My Dear Wife
Yours of the 25th came to hand the 11th and found me well & in the ditches with the boys. I was on a visit to see them and I found them generally well, but a good deal of grumbling & dissatisfaction – rations rather short and so much duty to do that they are worn out. The yanks breast works are in plain view here & a constant shelling which keeps the boys close to their breast works. The pickets fight all the time. Its one continual roar of small arms in plain view of both breast works.
Our regt has escaped remarkably well lately. None killed since I wrote you last, 3 or 4 have been wounded. Collins (Eli’s son) & Nichols (David’s son) of Co I. Collin’s middle finger left hand was amputated. Nichols right side by a piece of shell and some others who you are not acquainted with. I started out yesterday morning to see the boys and the shelling was so heavy that I came back. I think there was 40 or 50 struck within 100 yards of me & I thought some came near hiting me and learning the regt was going out on picket last night I came back to the cooking train where I stay badly scared as for war news. I have but little. Wheeler is certainly gone to the rear of Sherman & reports say tore up 20 miles of R Road. If so, Sherman will have to fight or retreat. If he charges our works he is whipped. He must do something soon for his supplies for he cant get them from the country. Both armies are well fortified here. The Yankees shell Atlanta both day and night. They bomb a house nearly evry day or night & occasionally kill some they have killed several women & children. Still that don’t make them leave town. I feel sorry for them I think they ought to take their children & git out of harms way & the reach of the shells.

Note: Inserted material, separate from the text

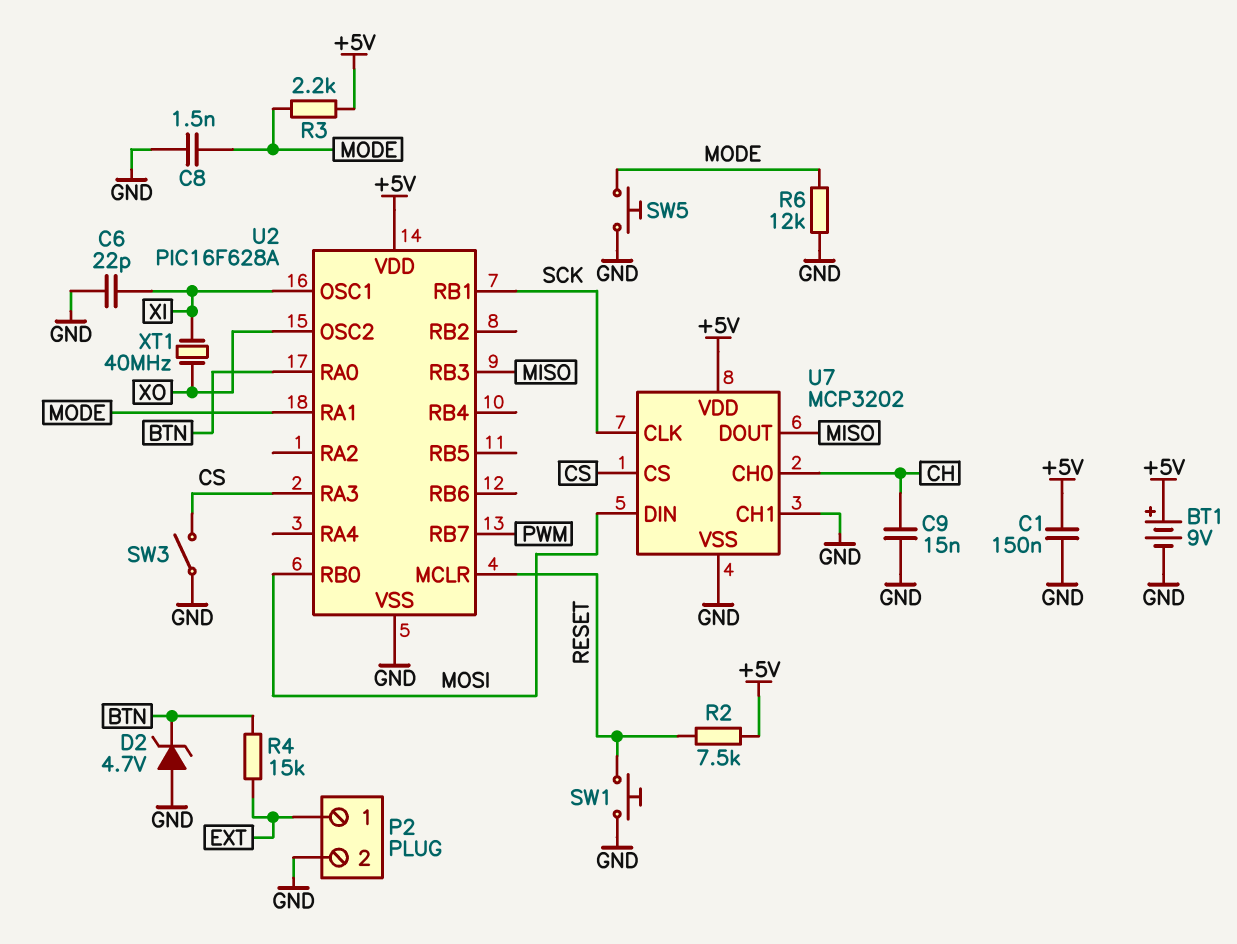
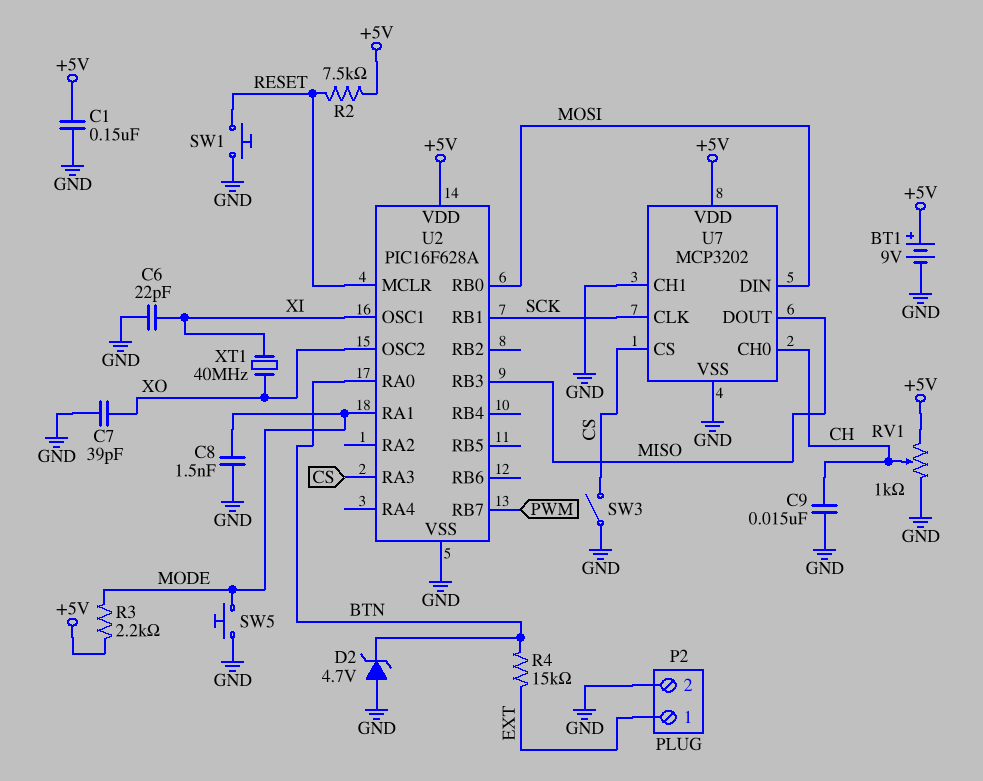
C7: none -> 39pF (GND, XO)
R6: 12k (GND, MODE) -> none
RV1: none -> 1k (+5V, GND, wiper CH)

Well I have an apology to make you. This is the first letter I have written since I left Griffin over 2 weeks ago. The cause of my not writing you last week was the yanks had cut the R Road & stoped communications for a few days & then I thought I would wait until I visited the Regt. The day I rec’d your letter I wrote out my resignation which was excepted by the Col. I asked for leave of absence which was not granted, so I waited until I could hear from the later paper hoping that I could git to go home but Coleman disapproved it & so did all the others. I suppose it will be 30 days before I hear from my resignation which has to go to Richmond. I tendered it unconditionally and immediately. I said nothing to my boys about it as they told me they heard I was going to resign & if I did they swore they would go too. I told Lt. Anderson about it & he hated it very much but said he could not blaime me. The boys all know it now & I fear as soon as they git their pay which I learn will be in a few days, many will go home. Woodberry Owens left for home a few nights ago 12 or 14 of the Jackson Co has gone home. If this seage last much longer I fear half of our armey will leave but I have hope that Sherman will have to retreat soon & we may yet drive them back. Capt Dyche and Lt. Whitaker have tendered their resignation & asked for a leave of abasence. Their resignations were excepted but they have not heard whether leave is granted or not. Capt Hughes & others say they are going to resign. John Reid tis trying for a furlough but has not heard from anyone yet. I got a letter from Joe a few days ago dated July 18th. He was well their & near Petersburg. I also got one from Samey dated July 29th. He was in Richmond in the quarter masters dept & said he heard that Joe was about to loose one of his eyes. I have not received your letter giving me the particulars of Anns death in that this is the only one I have red lately except the one Anderson brought me & I supposed what you said was that Ann died on your birth day. Will Woodfin also told me of her death.
I will go out to the regt in a day or two or I may strike out to git off soon. The yanks are shelling bery heavy this evening. It is a continual fire a general engagement could not be much heavier. I hope to be with my two wives soon to receive the good things presents they have in store for me. The clothing I don’t need at present so bad but the sleeping with my wife I am very needy. I hope the time is close when I can git both clothing & the sweet kisses & pleasant bed mate.
Kiss my sweet babes often for me. My love to all. I ever remain your devoted husband. Write often.
Source: Christopher Watford, ed. The Civil War in North Carolina: Soldiers’ and Civilians’ Letters and Diaries, 1861-1865, Volume 2. (Jefferson, North Carolina: McFarland & Company, Inc., 2003). Diary of Major William W. Stringfield. Original in the Alfred Bell papers, Duke University Library Specila Collections.